The right response starts with a root cause review — not just which metric was wrongly weighted, but why it was chosen, who approved it, and what testing was done before deployment. Every metric an AI performance tool uses should be validated by HR professionals who understand what the organisation actually values, and by employees who understand what good performance looks like in their specific roles.

Mandatory human review must be implemented for any AI-generated output that affects an employee's career — before it reaches that employee. And there must be a clear, accessible escalation pathway: who does an employee contact to challenge an AI output? What is the review timeline?
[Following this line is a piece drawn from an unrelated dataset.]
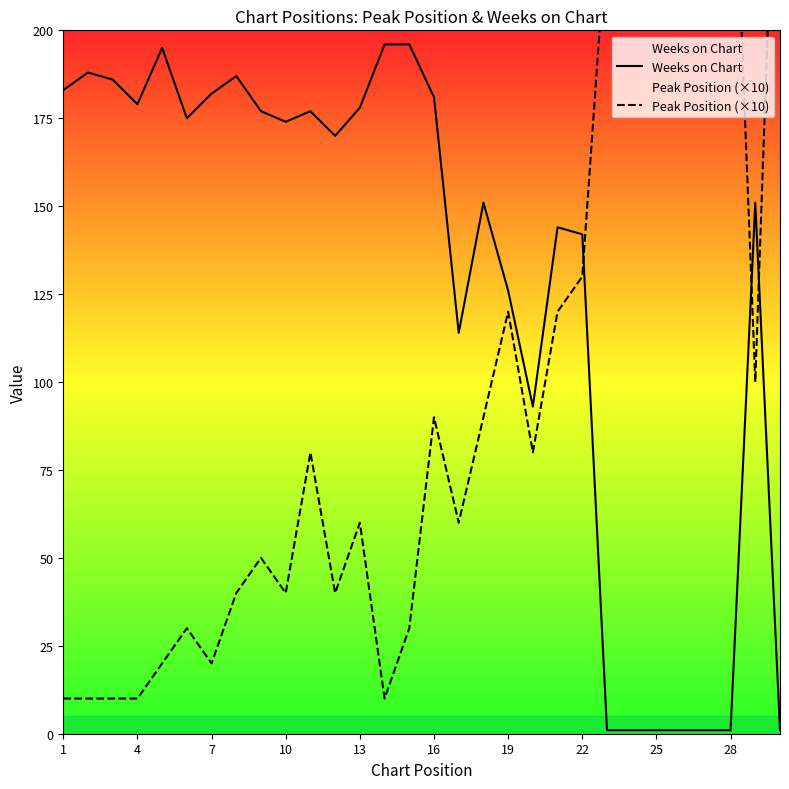

What is the maximum value for Weeks on Chart?

196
Who has authority to override the AI? These questions must have specific answers before a tool is deployed, not after a crisis has already landed.


Rebuilding Trust in AI After It Fails

The hardest part of an AI failure in HR is not fixing the tool. It is fixing the relationship with the people the tool affected. For the logistics company, rebuilding trust started with the CEO personally meeting with each of the forty-three employees who had received wrong ratings — acknowledging what happened, explaining the specific cause, apologising directly, and confirming that corrected ratings had been issued.
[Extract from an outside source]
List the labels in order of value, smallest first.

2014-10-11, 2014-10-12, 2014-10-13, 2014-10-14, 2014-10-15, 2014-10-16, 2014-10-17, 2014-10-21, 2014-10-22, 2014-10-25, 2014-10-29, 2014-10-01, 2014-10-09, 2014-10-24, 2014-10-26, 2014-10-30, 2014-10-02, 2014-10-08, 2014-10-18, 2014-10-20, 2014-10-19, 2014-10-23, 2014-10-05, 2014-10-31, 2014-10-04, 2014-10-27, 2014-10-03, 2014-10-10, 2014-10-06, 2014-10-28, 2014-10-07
HR then took three concrete steps communicated to the entire workforce: a mandatory human review log for all AI-generated performance outputs; an employee advisory group formed to review and reshape the AI's metric framework; and an annual AI governance review with results shared publicly across the organisation.

The cost of building governance before deployment is always lower than the cost of rebuilding trust after a failure. The window to learn this without a crisis is open. The question is whether organisations will use it.

Key Takeaways
1

AI doesn't cause HR crises — organisations do. When AI produces wrong outputs, it is because metrics were poorly chosen, governance was absent, and nobody reviewed the outputs before they reached employees. That is an organisational failure, not a technology failure.

2

AI errors are systematic, not isolated. AI optimises precisely for what it was told to optimise for. When those parameters are wrong or incomplete, flawed outputs are delivered consistently and at full scale — which is what makes them so damaging.

3

The consequences compound quickly. Wrong AI ratings create legal exposure, cause high performers to disengage or leave, and damage HR's credibility — because employees blame HR, not the algorithm. Rebuilding trust takes far longer than the error took to create.

4

Employees want accountability, not just correction. When wrongly assessed, employees need the organisation to clearly acknowledge what went wrong, explain why it happened, and commit to specific, verifiable changes. Generic apologies deepen the damage.

5

Three governance requirements must exist before any AI HR tool goes live. Validated metrics reviewed by HR and employees who understand their roles; mandatory human review of every AI-generated output; and a clear, accessible escalation pathway for employees who want to challenge a decision.